Não se pode negar a existência de casos em que o paciente efetivamente sofre prejuízo relevante por falha profissional, devendo ser indenizado nos exatos termos da lei. A responsabilidade médica existe e é um freio importante, norteando a medicina ética e a excelência com a qual se espera o atendimento quando se está em jogo a saúde. Contudo, o que se observa, na prática forense, é a proliferação de demandas que, em muitos casos, se baseiam apenas na frustração do resultado esperado pelo paciente, sem que haja verdadeiro erro técnico, imperícia, imprudência ou negligência, itens que implicam e comprovam erro médico.
A chamada “indústria dos danos morais” tem transformado o Judiciário em palco para pleitos pouco criteriosos e até temerários, o que acaba por desestimular o exercício da medicina e gerar temor e insegurança jurídica na classe médica. Processos infundados não apenas sobrecarregam o sistema judicial, mas também podem arruinar injustamente reputações construídas ao longo de toda uma carreira.

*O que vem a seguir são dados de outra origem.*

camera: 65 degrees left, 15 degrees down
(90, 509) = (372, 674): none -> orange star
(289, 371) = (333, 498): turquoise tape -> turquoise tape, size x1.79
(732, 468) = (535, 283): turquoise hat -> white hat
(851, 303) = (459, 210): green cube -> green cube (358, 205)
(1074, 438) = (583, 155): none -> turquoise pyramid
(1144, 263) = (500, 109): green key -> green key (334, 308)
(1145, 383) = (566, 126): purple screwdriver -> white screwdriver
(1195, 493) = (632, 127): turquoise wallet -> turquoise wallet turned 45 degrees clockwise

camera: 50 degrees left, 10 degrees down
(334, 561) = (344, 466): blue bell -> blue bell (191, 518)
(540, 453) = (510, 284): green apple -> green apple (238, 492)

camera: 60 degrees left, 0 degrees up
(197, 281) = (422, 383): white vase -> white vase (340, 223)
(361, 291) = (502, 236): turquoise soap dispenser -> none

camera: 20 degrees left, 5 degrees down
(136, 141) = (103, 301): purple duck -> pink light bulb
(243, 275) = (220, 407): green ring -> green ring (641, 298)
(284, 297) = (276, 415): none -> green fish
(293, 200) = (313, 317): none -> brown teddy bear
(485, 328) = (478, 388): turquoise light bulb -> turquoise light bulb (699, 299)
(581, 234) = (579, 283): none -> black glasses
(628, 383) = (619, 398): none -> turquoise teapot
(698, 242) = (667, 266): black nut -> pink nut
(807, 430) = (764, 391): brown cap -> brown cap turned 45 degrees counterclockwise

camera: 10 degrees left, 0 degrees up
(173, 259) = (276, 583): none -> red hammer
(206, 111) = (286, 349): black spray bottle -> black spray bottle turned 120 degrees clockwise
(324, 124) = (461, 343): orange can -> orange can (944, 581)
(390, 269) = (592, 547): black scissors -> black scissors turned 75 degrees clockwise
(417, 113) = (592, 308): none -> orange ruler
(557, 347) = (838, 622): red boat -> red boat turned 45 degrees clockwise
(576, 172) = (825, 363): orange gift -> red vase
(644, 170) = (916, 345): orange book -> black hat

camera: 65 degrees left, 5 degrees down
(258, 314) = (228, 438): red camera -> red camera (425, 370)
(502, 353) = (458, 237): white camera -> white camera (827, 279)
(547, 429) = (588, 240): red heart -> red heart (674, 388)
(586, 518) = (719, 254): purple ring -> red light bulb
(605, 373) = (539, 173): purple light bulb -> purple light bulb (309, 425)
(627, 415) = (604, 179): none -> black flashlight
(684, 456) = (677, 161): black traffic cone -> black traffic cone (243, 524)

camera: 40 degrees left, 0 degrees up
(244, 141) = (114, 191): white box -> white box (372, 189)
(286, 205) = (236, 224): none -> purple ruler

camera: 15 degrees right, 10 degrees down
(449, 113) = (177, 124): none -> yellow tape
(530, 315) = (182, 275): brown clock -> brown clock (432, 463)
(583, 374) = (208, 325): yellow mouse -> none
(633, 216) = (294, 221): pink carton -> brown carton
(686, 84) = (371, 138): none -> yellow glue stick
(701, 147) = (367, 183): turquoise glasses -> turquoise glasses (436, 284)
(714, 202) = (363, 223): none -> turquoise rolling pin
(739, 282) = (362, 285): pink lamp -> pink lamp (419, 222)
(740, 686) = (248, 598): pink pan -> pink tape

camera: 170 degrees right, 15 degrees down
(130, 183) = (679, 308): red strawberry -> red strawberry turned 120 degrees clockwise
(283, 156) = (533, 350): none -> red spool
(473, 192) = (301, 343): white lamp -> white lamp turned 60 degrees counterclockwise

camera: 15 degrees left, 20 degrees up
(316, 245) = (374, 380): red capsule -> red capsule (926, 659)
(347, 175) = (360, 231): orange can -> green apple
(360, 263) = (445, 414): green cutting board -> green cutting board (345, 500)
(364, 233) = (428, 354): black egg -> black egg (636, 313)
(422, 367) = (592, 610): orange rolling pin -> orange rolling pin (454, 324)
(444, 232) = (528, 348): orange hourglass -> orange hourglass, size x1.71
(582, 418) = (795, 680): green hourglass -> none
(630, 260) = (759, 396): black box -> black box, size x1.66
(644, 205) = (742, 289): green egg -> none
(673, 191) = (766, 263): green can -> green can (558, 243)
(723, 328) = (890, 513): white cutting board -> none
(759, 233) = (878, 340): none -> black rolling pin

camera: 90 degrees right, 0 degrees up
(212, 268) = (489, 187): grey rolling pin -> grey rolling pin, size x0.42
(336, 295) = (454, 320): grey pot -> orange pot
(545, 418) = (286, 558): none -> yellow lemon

É fundamental destacar que, do lado do profissional acusado, há consequências profundas e nem sempre reparáveis. Uma acusação injusta pode significar não só perda financeira — pela necessidade de defesa técnica, afastamento temporário e até dificuldade de recolocação — mas também danos morais e reputacionais irreversíveis, chegando a configurar verdadeira difamação.
Existem alguns fatores que contribuem para a insegurança jurídica enfrentada pela classe médica, para além da responsabilidade civil e criminal em ações por erro médico. Divergências na jurisprudência, legislação desatualizada, no sentido de não acompanhar os avanços tecnológicos e científicos, a regulamentação que acompanhe a evolução de procedimentos e, por vezes, até a precariedade de recursos do sistema de saúde podem impactar no pleno exercício da profissão, gerando medo de litígios, incertezas na tomada de decisão e até mesmo na relação médico-paciente.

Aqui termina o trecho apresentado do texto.